**Exercise tasks**.
1 - In the passage on integrating behavioral health care, why did Southcentral Foundation start thinking about integrating its care? Answer in one to three sentences.
2 - Copy word for word the part of the passage on integrating behavioral health care from "Southcentral Foundation was" up to and including "counseling and addictions.".

**Supplied passage**.
------------------------------------------------------------
People had to either figure out a way to live with their conditions, or suffer as their illnesses got more acute. The arrival of more effective medications for mental illnesses opened things up a bit—doctors could write a prescription, and patients could feel better without months or years of talk therapy. Still, several studies in the 1980s showed that many patients didn’t get treatment, with as many as one-half of patients saying no when their doctors suggested they get mental health care.

The search was on for something better. In the early 1990s, private foundations and the federal government, through the Substance Abuse and Mental Health Services Administration, began funding clinical studies around the country. Could primary care providers be trained to recognize depression, and get their patients treated? Would that make a difference? The studies showed the answers were yes and yes. In 1996, the Institute of Medicine published a suggestion—integrate primary and behavioral health care so that patients would get diagnosed and treated by their doctors or via direct referral to a behavioral health specialist as part of their routine medical care. Big health care systems like Kaiser Permanente and the Veterans Administration began experimenting with integrating behavioral health care in some locations.

Southcentral Foundation was ahead of the trend, having started thinking about integrating its care in 1985. CEO Katherine Gottlieb, an Alaska Native who won a MacArthur “genius” grant award for her work at Southcentral, says there was a simple reason: “We did a survey of our community.’’

Southcentral asked community members to rank their health care priorities among choices like cancer care, diabetes, obesity and behavioral health. The top five priorities, says Gottlieb, were all related to behavioral health—child sexual abuse, child neglect, domestic violence, behavioral health counseling and addictions.
------------------------------------------------------------
**Data for analysis**.
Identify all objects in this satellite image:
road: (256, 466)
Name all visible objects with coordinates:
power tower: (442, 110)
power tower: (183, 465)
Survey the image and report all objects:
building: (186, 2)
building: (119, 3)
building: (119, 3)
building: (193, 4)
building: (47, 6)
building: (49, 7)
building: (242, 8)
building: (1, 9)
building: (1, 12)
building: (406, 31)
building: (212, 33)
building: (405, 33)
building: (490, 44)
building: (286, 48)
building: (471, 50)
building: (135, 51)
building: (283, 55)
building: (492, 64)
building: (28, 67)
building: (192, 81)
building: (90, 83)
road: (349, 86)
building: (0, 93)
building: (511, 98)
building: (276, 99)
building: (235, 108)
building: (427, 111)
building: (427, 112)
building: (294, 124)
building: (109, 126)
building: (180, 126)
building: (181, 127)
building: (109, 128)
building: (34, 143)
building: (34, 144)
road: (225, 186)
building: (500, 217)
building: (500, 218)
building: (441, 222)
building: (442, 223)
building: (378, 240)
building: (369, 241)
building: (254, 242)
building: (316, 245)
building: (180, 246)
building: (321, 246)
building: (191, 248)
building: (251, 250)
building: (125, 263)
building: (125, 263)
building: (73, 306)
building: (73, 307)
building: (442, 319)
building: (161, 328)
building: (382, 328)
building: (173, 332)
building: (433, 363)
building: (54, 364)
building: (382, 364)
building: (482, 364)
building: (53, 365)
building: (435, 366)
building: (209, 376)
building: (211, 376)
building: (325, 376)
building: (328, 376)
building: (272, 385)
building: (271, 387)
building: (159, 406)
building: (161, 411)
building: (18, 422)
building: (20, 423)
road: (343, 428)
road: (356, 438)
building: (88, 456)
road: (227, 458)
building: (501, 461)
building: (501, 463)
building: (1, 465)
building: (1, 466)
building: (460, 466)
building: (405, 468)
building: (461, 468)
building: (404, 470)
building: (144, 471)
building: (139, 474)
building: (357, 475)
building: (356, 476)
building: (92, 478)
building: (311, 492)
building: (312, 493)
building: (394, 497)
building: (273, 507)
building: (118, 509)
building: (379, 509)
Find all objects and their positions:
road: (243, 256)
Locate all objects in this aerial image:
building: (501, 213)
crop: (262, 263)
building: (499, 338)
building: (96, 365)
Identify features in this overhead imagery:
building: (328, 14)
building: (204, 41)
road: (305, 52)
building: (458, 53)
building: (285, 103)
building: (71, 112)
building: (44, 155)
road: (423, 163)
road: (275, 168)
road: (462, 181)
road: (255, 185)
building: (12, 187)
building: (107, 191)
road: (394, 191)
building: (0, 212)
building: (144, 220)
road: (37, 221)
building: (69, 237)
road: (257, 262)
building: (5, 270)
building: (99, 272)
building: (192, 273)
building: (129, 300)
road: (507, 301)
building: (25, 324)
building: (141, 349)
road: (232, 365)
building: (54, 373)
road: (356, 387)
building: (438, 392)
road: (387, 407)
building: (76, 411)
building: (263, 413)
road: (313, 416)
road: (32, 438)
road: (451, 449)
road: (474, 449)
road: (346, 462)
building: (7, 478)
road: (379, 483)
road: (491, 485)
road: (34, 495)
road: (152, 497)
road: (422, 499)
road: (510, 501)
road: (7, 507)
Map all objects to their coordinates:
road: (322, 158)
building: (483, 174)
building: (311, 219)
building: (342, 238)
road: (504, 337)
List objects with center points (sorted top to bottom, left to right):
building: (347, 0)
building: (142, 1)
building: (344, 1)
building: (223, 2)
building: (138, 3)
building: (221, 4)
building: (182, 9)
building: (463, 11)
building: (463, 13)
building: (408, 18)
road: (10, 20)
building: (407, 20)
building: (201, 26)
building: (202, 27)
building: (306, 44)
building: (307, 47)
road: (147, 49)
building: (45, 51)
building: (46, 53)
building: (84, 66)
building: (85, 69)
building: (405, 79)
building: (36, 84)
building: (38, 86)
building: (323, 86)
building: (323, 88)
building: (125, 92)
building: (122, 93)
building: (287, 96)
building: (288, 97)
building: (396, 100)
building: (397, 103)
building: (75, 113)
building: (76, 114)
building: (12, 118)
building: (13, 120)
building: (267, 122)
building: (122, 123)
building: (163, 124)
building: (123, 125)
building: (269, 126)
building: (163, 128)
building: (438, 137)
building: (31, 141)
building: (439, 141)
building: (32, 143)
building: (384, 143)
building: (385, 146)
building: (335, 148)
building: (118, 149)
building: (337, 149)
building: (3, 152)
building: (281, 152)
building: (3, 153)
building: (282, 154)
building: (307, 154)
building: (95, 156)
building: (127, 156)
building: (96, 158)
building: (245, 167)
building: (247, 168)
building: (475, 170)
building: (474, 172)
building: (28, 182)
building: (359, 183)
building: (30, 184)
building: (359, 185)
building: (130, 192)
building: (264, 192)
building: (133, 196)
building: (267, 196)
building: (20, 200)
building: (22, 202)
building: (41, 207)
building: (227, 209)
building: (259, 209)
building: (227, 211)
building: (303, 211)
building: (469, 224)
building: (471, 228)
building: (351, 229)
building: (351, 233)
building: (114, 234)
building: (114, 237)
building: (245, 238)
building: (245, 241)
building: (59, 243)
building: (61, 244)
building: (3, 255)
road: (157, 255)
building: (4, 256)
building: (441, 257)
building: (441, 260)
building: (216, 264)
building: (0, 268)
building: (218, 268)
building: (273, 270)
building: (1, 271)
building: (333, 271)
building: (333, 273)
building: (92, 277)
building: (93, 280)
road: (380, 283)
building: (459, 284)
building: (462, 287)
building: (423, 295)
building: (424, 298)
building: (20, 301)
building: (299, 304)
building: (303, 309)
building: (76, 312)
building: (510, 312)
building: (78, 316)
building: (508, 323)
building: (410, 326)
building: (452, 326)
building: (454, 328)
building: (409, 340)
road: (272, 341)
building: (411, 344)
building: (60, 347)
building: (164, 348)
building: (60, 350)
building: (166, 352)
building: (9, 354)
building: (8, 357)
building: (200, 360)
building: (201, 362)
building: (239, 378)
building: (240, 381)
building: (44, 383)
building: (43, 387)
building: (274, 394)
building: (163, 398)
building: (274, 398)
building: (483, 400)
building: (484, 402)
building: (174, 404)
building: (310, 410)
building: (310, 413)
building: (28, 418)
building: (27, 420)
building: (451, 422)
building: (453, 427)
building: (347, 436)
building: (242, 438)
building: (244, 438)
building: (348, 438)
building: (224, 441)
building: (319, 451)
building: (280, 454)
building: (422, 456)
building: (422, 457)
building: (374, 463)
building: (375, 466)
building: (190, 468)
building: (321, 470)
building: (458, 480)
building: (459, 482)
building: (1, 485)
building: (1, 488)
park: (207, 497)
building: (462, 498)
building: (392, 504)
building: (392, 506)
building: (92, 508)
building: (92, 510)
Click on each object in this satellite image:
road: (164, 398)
------------------------------------------------------------
**Solutions to each task**.
1 - According to CEO Katherine Gottlieb, the reason was a survey of its community. When members ranked their health care priorities, the top five were all related to behavioral health: child sexual abuse, child neglect, domestic violence, behavioral health counseling and addictions.

2 -
Southcentral Foundation was ahead of the trend, having started thinking about integrating its care in 1985. CEO Katherine Gottlieb, an Alaska Native who won a MacArthur “genius” grant award for her work at Southcentral, says there was a simple reason: “We did a survey of our community.’’

Southcentral asked community members to rank their health care priorities among choices like cancer care, diabetes, obesity and behavioral health. The top five priorities, says Gottlieb, were all related to behavioral health—child sexual abuse, child neglect, domestic violence, behavioral health counseling and addictions.